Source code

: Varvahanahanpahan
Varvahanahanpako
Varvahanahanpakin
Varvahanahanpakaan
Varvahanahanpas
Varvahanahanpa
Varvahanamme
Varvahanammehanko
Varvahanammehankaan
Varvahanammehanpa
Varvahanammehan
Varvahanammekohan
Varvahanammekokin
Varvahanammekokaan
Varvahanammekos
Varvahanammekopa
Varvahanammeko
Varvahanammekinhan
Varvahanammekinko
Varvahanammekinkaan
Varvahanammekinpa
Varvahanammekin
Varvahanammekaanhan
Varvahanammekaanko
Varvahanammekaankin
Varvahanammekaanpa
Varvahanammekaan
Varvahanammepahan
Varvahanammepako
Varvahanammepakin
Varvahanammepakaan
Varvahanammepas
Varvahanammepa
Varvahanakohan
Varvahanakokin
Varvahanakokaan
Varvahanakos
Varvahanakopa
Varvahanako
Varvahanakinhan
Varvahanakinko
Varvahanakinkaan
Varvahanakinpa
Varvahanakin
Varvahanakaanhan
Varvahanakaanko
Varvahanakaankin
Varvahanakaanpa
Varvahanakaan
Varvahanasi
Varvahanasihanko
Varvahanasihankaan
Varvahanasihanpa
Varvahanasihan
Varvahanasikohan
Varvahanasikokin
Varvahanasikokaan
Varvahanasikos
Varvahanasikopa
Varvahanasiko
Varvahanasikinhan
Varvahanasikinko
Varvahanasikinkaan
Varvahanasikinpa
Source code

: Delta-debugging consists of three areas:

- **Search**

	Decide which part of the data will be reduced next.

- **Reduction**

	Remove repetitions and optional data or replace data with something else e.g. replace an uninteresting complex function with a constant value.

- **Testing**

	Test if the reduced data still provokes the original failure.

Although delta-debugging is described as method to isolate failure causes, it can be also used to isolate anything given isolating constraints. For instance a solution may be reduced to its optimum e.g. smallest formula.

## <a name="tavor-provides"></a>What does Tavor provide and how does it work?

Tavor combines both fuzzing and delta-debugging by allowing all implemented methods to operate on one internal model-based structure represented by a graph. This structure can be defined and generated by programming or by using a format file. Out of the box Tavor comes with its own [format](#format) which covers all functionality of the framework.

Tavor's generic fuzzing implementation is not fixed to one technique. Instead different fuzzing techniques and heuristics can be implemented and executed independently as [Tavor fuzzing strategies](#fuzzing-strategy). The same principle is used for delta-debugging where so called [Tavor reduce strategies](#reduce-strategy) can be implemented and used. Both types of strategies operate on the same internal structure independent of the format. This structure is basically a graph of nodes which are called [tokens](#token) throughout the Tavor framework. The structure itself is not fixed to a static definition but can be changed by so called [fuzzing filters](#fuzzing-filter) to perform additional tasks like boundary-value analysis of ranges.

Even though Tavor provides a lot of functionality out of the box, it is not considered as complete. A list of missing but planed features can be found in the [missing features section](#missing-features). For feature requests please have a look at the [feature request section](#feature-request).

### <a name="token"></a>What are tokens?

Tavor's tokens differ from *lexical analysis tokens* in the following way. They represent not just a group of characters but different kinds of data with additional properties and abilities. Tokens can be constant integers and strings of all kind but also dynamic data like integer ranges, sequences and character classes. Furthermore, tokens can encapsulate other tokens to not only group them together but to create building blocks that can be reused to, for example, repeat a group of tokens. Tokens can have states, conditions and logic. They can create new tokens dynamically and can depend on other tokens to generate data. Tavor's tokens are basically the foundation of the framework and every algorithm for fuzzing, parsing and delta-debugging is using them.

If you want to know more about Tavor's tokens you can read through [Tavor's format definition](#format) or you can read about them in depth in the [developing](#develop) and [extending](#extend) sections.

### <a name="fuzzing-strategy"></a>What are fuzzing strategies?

§ Problem details:
Using the records above, restate word for word the lines from the one with "Varvahanammekaanhan" through the one with "does it work?", both included.

§ Answer space:
Varvahanammekaanhan
Varvahanammekaanko
Varvahanammekaankin
Varvahanammekaanpa
Varvahanammekaan
Varvahanammepahan
Varvahanammepako
Varvahanammepakin
Varvahanammepakaan
Varvahanammepas
Varvahanammepa
Varvahanakohan
Varvahanakokin
Varvahanakokaan
Varvahanakos
Varvahanakopa
Varvahanako
Varvahanakinhan
Varvahanakinko
Varvahanakinkaan
Varvahanakinpa
Varvahanakin
Varvahanakaanhan
Varvahanakaanko
Varvahanakaankin
Varvahanakaanpa
Varvahanakaan
Varvahanasi
Varvahanasihanko
Varvahanasihankaan
Varvahanasihanpa
Varvahanasihan
Varvahanasikohan
Varvahanasikokin
Varvahanasikokaan
Varvahanasikos
Varvahanasikopa
Varvahanasiko
Varvahanasikinhan
Varvahanasikinko
Varvahanasikinkaan
Varvahanasikinpa
Source code

: Delta-debugging consists of three areas:

- **Search**

	Decide which part of the data will be reduced next.

- **Reduction**

	Remove repetitions and optional data or replace data with something else e.g. replace an uninteresting complex function with a constant value.

- **Testing**

	Test if the reduced data still provokes the original failure.

Although delta-debugging is described as method to isolate failure causes, it can be also used to isolate anything given isolating constraints. For instance a solution may be reduced to its optimum e.g. smallest formula.

## <a name="tavor-provides"></a>What does Tavor provide and how does it work?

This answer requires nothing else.